Juste avant 19 heures, le pilote du biréacteur, qui transporte Enrico Mattei et un journaliste du magazine américain Life, annonce qu’il va atterrir dans la minute. Ce sera son dernier contact avec la tour de contrôle de Milan. Quelques secondes plus tard, l’avion s’écrase dans un bois de la commune de Bascape en Lombardie. L’enquête est confiée au ministère de la Défense. La commission, présidée par le général Guiseppe Casero et le procureur de la République de Pavie, conclut qu’il s’agit d’un simple accident, même si les causes n’en sont pas très claires.

(…) Ce n’est que 35 ans plus tard que la vérité éclate. Le 20 novembre 1997, le parquet de Pavie en Lombardie annonce officiellement qu’une bombe a bien été placée dans le bimoteur Morane-Saulnier qui, en provenance de la Sicile, a explosé en vol entre Milan et Pavie. Ce sont les propos de repentis de la mafia qui en 1994 ont forcé la réouverture de l’enquête. Les nouveaux examens pratiqués sur le corps d’Enrico Mattei et les expertises ont permis de conclure à l’attentat.

C’est Tommaso Buscetta, le plus célèbre des repentis de la mafia sicilienne, qui donna un témoignage décisif dans l’affaire Mattei : la mafia américaine aurait demandé à la « maison mère » sicilienne de faire disparaître ce grand patron qui dérangeait les intérêts des majors américaines. Gzaetano Ianni, un autre repenti, a déclaré qu’un accord spécial avait été conclu entre la Cosa Nostra et « certains étrangers » pour l’élimination de Mattei organisée par le mafioso Giuseppe Di Cristina. Ces déclarations ont déclenché de nouvelles enquêtes.
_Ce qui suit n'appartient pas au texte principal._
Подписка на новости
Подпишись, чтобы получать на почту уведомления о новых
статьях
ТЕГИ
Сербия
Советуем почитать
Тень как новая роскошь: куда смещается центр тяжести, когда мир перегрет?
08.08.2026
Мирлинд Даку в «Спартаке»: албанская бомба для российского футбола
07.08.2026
Si la mafia est identifiée pour l’exécution de l’attentat, l’identité des mandataires reste jusqu’à ce jour inconnue. Dans tous les cas, beaucoup avaient intérêt à voir Enrico Mattei disparaître, à commencer par les sept sœurs car l’arrivée d’ENI sur le marché les forçait à revoir leurs contrats, avec des pertes colossales à la clef. La CIA avait aussi un intérêt à se débarrasser de celui qui avait cassé l’embargo politique avec l’URSS en pleine guerre froide, faisant craindre que l’Italie ne bascule dans le bloc communiste. Une autre piste est celle de l’OAS [2] en représailles au soutien apporté par Mattei au FLN.


[1Ancienne maîtresse d’Allen Dulles qui se maria ensuite avec le grand magnat de presse américaine (Life, Time, etc.) Henry Luce, admirateur de Mussolini et ennemi juré de Franklin Roosevelt.

[2L’Organisation armée secrète était un groupe politico-militaire français, créé pour la défense de la présence française en Algérie, y compris le terrorisme. Elle a été impliqué, avec l’aide des services américains, notamment Allen Dulles, dans les attentats contre Charles De Gaulle, et selon certaines sources, dans l’attentat contre le président Kennedy.